WORK REQUIRED: Retype the whole listing that follows, with nothing added or left out.

EXTRACTED MATERIAL:

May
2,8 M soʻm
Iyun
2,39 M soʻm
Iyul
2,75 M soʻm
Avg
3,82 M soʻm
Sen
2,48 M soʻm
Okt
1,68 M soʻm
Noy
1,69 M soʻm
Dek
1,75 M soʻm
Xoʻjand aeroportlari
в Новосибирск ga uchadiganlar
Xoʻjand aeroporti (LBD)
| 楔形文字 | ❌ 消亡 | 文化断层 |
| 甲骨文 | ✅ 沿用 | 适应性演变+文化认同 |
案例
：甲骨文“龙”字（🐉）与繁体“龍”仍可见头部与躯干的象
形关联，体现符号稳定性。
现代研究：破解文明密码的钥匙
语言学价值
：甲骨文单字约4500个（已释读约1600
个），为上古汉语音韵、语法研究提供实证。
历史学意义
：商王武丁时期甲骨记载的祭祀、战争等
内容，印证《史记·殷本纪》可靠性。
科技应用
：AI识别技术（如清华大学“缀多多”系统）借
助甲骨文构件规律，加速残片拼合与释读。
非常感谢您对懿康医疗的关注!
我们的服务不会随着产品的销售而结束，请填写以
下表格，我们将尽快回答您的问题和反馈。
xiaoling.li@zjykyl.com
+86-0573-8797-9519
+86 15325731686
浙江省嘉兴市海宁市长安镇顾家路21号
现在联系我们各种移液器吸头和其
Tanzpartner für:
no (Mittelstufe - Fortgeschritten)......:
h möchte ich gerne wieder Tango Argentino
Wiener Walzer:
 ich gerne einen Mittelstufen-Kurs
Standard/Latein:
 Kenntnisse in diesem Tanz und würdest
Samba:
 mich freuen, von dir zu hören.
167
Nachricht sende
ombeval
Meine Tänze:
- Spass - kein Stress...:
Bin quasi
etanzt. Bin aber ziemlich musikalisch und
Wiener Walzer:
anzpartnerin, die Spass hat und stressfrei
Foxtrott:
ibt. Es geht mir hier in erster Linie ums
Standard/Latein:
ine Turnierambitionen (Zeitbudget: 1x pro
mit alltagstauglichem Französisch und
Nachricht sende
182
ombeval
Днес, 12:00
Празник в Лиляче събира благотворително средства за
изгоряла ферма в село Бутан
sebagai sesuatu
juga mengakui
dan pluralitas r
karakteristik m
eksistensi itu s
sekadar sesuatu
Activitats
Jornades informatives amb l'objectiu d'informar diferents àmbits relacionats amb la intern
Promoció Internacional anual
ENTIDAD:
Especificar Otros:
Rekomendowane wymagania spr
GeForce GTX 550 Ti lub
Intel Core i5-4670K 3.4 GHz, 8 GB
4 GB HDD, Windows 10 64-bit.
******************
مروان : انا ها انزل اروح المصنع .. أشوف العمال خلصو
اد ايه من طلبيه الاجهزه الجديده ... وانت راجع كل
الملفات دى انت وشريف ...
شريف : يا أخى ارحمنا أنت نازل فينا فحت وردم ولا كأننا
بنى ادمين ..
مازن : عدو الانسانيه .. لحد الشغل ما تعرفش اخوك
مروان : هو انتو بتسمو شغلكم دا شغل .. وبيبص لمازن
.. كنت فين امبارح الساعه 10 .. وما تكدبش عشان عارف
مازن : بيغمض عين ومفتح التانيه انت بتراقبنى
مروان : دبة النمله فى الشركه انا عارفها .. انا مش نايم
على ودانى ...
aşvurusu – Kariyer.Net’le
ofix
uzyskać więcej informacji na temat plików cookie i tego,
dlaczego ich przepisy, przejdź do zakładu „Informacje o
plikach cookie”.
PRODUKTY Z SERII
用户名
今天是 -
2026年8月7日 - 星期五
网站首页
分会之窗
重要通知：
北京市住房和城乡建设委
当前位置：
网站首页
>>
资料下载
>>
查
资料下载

YOUR RESPONSE:
May
2,8 M soʻm
Iyun
2,39 M soʻm
Iyul
2,75 M soʻm
Avg
3,82 M soʻm
Sen
2,48 M soʻm
Okt
1,68 M soʻm
Noy
1,69 M soʻm
Dek
1,75 M soʻm
Xoʻjand aeroportlari
в Новосибирск ga uchadiganlar
Xoʻjand aeroporti (LBD)
| 楔形文字 | ❌ 消亡 | 文化断层 |
| 甲骨文 | ✅ 沿用 | 适应性演变+文化认同 |
案例
：甲骨文“龙”字（🐉）与繁体“龍”仍可见头部与躯干的象
形关联，体现符号稳定性。
现代研究：破解文明密码的钥匙
语言学价值
：甲骨文单字约4500个（已释读约1600
个），为上古汉语音韵、语法研究提供实证。
历史学意义
：商王武丁时期甲骨记载的祭祀、战争等
内容，印证《史记·殷本纪》可靠性。
科技应用
：AI识别技术（如清华大学“缀多多”系统）借
助甲骨文构件规律，加速残片拼合与释读。
非常感谢您对懿康医疗的关注!
我们的服务不会随着产品的销售而结束，请填写以
下表格，我们将尽快回答您的问题和反馈。
xiaoling.li@zjykyl.com
+86-0573-8797-9519
+86 15325731686
浙江省嘉兴市海宁市长安镇顾家路21号
现在联系我们各种移液器吸头和其
Tanzpartner für:
no (Mittelstufe - Fortgeschritten)......:
h möchte ich gerne wieder Tango Argentino
Wiener Walzer:
 ich gerne einen Mittelstufen-Kurs
Standard/Latein:
 Kenntnisse in diesem Tanz und würdest
Samba:
 mich freuen, von dir zu hören.
167
Nachricht sende
ombeval
Meine Tänze:
- Spass - kein Stress...:
Bin quasi
etanzt. Bin aber ziemlich musikalisch und
Wiener Walzer:
anzpartnerin, die Spass hat und stressfrei
Foxtrott:
ibt. Es geht mir hier in erster Linie ums
Standard/Latein:
ine Turnierambitionen (Zeitbudget: 1x pro
mit alltagstauglichem Französisch und
Nachricht sende
182
ombeval
Днес, 12:00
Празник в Лиляче събира благотворително средства за
изгоряла ферма в село Бутан
sebagai sesuatu
juga mengakui
dan pluralitas r
karakteristik m
eksistensi itu s
sekadar sesuatu
Activitats
Jornades informatives amb l'objectiu d'informar diferents àmbits relacionats amb la intern
Promoció Internacional anual
ENTIDAD:
Especificar Otros:
Rekomendowane wymagania spr
GeForce GTX 550 Ti lub
Intel Core i5-4670K 3.4 GHz, 8 GB
4 GB HDD, Windows 10 64-bit.
******************
مروان : انا ها انزل اروح المصنع .. أشوف العمال خلصو
اد ايه من طلبيه الاجهزه الجديده ... وانت راجع كل
الملفات دى انت وشريف ...
شريف : يا أخى ارحمنا أنت نازل فينا فحت وردم ولا كأننا
بنى ادمين ..
مازن : عدو الانسانيه .. لحد الشغل ما تعرفش اخوك
مروان : هو انتو بتسمو شغلكم دا شغل .. وبيبص لمازن
.. كنت فين امبارح الساعه 10 .. وما تكدبش عشان عارف
مازن : بيغمض عين ومفتح التانيه انت بتراقبنى
مروان : دبة النمله فى الشركه انا عارفها .. انا مش نايم
على ودانى ...
aşvurusu – Kariyer.Net’le
ofix
uzyskać więcej informacji na temat plików cookie i tego,
dlaczego ich przepisy, przejdź do zakładu „Informacje o
plikach cookie”.
PRODUKTY Z SERII
用户名
今天是 -
2026年8月7日 - 星期五
网站首页
分会之窗
重要通知：
北京市住房和城乡建设委
当前位置：
网站首页
>>
资料下载
>>
查
资料下载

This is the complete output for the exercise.